• _WHAT YOU HAVE TO DO_: Transcribe the text of every entry below line for line, with no changes.

• _RECORDS FOR THIS TASK_:

----

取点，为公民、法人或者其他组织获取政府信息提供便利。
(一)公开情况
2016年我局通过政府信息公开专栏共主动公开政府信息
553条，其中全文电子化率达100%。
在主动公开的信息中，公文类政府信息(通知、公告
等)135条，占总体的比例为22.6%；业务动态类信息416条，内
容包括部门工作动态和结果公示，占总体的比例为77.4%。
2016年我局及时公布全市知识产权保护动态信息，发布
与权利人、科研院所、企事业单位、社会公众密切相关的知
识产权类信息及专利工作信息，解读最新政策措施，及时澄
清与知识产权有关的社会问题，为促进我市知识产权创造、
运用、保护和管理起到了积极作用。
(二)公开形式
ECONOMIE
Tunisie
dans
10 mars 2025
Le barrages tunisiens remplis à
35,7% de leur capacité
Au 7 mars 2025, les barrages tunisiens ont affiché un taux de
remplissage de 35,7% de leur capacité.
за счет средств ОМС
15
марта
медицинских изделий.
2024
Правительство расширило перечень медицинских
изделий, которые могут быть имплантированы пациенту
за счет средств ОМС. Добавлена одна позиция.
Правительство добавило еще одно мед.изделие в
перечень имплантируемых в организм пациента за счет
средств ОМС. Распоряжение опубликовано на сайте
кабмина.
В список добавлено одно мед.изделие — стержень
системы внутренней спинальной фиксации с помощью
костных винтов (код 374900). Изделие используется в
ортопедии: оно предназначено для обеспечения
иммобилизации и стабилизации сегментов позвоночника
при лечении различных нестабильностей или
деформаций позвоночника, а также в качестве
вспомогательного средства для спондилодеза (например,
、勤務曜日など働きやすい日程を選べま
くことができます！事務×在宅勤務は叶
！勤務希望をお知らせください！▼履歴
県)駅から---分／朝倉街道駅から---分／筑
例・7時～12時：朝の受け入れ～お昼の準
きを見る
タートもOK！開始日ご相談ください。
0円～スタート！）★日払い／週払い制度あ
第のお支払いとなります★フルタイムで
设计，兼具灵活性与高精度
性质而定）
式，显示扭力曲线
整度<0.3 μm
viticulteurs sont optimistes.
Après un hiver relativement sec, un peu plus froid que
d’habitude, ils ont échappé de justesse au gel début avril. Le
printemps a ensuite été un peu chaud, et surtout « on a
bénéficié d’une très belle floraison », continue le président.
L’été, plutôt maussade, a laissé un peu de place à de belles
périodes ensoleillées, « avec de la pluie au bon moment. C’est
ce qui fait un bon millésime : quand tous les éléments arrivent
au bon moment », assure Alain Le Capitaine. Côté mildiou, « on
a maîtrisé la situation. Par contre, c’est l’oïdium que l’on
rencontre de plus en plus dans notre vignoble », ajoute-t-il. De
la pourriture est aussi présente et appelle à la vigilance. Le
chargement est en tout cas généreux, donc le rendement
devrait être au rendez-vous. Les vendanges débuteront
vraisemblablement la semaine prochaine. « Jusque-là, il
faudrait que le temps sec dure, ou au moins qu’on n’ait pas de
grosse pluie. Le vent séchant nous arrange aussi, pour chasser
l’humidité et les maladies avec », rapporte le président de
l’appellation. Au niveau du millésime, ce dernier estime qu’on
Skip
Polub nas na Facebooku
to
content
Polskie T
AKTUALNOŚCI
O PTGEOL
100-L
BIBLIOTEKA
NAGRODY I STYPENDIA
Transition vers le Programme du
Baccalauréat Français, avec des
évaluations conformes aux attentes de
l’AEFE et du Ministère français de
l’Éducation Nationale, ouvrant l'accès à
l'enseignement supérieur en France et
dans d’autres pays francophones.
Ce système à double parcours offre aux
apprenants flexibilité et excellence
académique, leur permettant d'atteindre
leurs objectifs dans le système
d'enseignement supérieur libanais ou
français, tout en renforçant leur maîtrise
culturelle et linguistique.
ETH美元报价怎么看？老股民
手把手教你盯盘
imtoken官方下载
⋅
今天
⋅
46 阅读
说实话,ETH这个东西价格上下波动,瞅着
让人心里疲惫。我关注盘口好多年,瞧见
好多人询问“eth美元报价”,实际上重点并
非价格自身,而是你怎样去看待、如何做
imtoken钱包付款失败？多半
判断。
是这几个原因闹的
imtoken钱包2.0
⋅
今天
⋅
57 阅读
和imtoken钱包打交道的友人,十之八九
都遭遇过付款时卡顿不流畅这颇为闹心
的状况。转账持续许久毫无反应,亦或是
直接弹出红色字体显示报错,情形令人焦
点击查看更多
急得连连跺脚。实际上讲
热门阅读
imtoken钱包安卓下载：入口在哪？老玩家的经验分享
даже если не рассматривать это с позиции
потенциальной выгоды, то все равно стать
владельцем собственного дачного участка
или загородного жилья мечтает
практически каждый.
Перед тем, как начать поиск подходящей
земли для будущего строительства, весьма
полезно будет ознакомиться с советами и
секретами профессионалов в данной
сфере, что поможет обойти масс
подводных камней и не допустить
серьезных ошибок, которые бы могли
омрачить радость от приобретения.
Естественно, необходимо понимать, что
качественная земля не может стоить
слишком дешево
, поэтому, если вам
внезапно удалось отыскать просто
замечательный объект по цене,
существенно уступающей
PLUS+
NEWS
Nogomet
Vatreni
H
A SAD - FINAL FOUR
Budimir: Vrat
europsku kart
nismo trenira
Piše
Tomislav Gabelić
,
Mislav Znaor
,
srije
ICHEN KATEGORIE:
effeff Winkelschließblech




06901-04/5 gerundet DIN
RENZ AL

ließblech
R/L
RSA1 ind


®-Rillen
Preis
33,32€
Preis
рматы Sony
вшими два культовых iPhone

----

• _ANSWER TO THE EXERCISE_:
取点，为公民、法人或者其他组织获取政府信息提供便利。
(一)公开情况
2016年我局通过政府信息公开专栏共主动公开政府信息
553条，其中全文电子化率达100%。
在主动公开的信息中，公文类政府信息(通知、公告
等)135条，占总体的比例为22.6%；业务动态类信息416条，内
容包括部门工作动态和结果公示，占总体的比例为77.4%。
2016年我局及时公布全市知识产权保护动态信息，发布
与权利人、科研院所、企事业单位、社会公众密切相关的知
识产权类信息及专利工作信息，解读最新政策措施，及时澄
清与知识产权有关的社会问题，为促进我市知识产权创造、
运用、保护和管理起到了积极作用。
(二)公开形式
ECONOMIE
Tunisie
dans
10 mars 2025
Le barrages tunisiens remplis à
35,7% de leur capacité
Au 7 mars 2025, les barrages tunisiens ont affiché un taux de
remplissage de 35,7% de leur capacité.
за счет средств ОМС
15
марта
медицинских изделий.
2024
Правительство расширило перечень медицинских
изделий, которые могут быть имплантированы пациенту
за счет средств ОМС. Добавлена одна позиция.
Правительство добавило еще одно мед.изделие в
перечень имплантируемых в организм пациента за счет
средств ОМС. Распоряжение опубликовано на сайте
кабмина.
В список добавлено одно мед.изделие — стержень
системы внутренней спинальной фиксации с помощью
костных винтов (код 374900). Изделие используется в
ортопедии: оно предназначено для обеспечения
иммобилизации и стабилизации сегментов позвоночника
при лечении различных нестабильностей или
деформаций позвоночника, а также в качестве
вспомогательного средства для спондилодеза (например,
、勤務曜日など働きやすい日程を選べま
くことができます！事務×在宅勤務は叶
！勤務希望をお知らせください！▼履歴
県)駅から---分／朝倉街道駅から---分／筑
例・7時～12時：朝の受け入れ～お昼の準
きを見る
タートもOK！開始日ご相談ください。
0円～スタート！）★日払い／週払い制度あ
第のお支払いとなります★フルタイムで
设计，兼具灵活性与高精度
性质而定）
式，显示扭力曲线
整度<0.3 μm
viticulteurs sont optimistes.
Après un hiver relativement sec, un peu plus froid que
d’habitude, ils ont échappé de justesse au gel début avril. Le
printemps a ensuite été un peu chaud, et surtout « on a
bénéficié d’une très belle floraison », continue le président.
L’été, plutôt maussade, a laissé un peu de place à de belles
périodes ensoleillées, « avec de la pluie au bon moment. C’est
ce qui fait un bon millésime : quand tous les éléments arrivent
au bon moment », assure Alain Le Capitaine. Côté mildiou, « on
a maîtrisé la situation. Par contre, c’est l’oïdium que l’on
rencontre de plus en plus dans notre vignoble », ajoute-t-il. De
la pourriture est aussi présente et appelle à la vigilance. Le
chargement est en tout cas généreux, donc le rendement
devrait être au rendez-vous. Les vendanges débuteront
vraisemblablement la semaine prochaine. « Jusque-là, il
faudrait que le temps sec dure, ou au moins qu’on n’ait pas de
grosse pluie. Le vent séchant nous arrange aussi, pour chasser
l’humidité et les maladies avec », rapporte le président de
l’appellation. Au niveau du millésime, ce dernier estime qu’on
Skip
Polub nas na Facebooku
to
content
Polskie T
AKTUALNOŚCI
O PTGEOL
100-L
BIBLIOTEKA
NAGRODY I STYPENDIA
Transition vers le Programme du
Baccalauréat Français, avec des
évaluations conformes aux attentes de
l’AEFE et du Ministère français de
l’Éducation Nationale, ouvrant l'accès à
l'enseignement supérieur en France et
dans d’autres pays francophones.
Ce système à double parcours offre aux
apprenants flexibilité et excellence
académique, leur permettant d'atteindre
leurs objectifs dans le système
d'enseignement supérieur libanais ou
français, tout en renforçant leur maîtrise
culturelle et linguistique.
ETH美元报价怎么看？老股民
手把手教你盯盘
imtoken官方下载
⋅
今天
⋅
46 阅读
说实话,ETH这个东西价格上下波动,瞅着
让人心里疲惫。我关注盘口好多年,瞧见
好多人询问“eth美元报价”,实际上重点并
非价格自身,而是你怎样去看待、如何做
imtoken钱包付款失败？多半
判断。
是这几个原因闹的
imtoken钱包2.0
⋅
今天
⋅
57 阅读
和imtoken钱包打交道的友人,十之八九
都遭遇过付款时卡顿不流畅这颇为闹心
的状况。转账持续许久毫无反应,亦或是
直接弹出红色字体显示报错,情形令人焦
点击查看更多
急得连连跺脚。实际上讲
热门阅读
imtoken钱包安卓下载：入口在哪？老玩家的经验分享
даже если не рассматривать это с позиции
потенциальной выгоды, то все равно стать
владельцем собственного дачного участка
или загородного жилья мечтает
практически каждый.
Перед тем, как начать поиск подходящей
земли для будущего строительства, весьма
полезно будет ознакомиться с советами и
секретами профессионалов в данной
сфере, что поможет обойти масс
подводных камней и не допустить
серьезных ошибок, которые бы могли
омрачить радость от приобретения.
Естественно, необходимо понимать, что
качественная земля не может стоить
слишком дешево
, поэтому, если вам
внезапно удалось отыскать просто
замечательный объект по цене,
существенно уступающей
PLUS+
NEWS
Nogomet
Vatreni
H
A SAD - FINAL FOUR
Budimir: Vrat
europsku kart
nismo trenira
Piše
Tomislav Gabelić
,
Mislav Znaor
,
srije
ICHEN KATEGORIE:
effeff Winkelschließblech




06901-04/5 gerundet DIN
RENZ AL

ließblech
R/L
RSA1 ind


®-Rillen
Preis
33,32€
Preis
рматы Sony
вшими два культовых iPhone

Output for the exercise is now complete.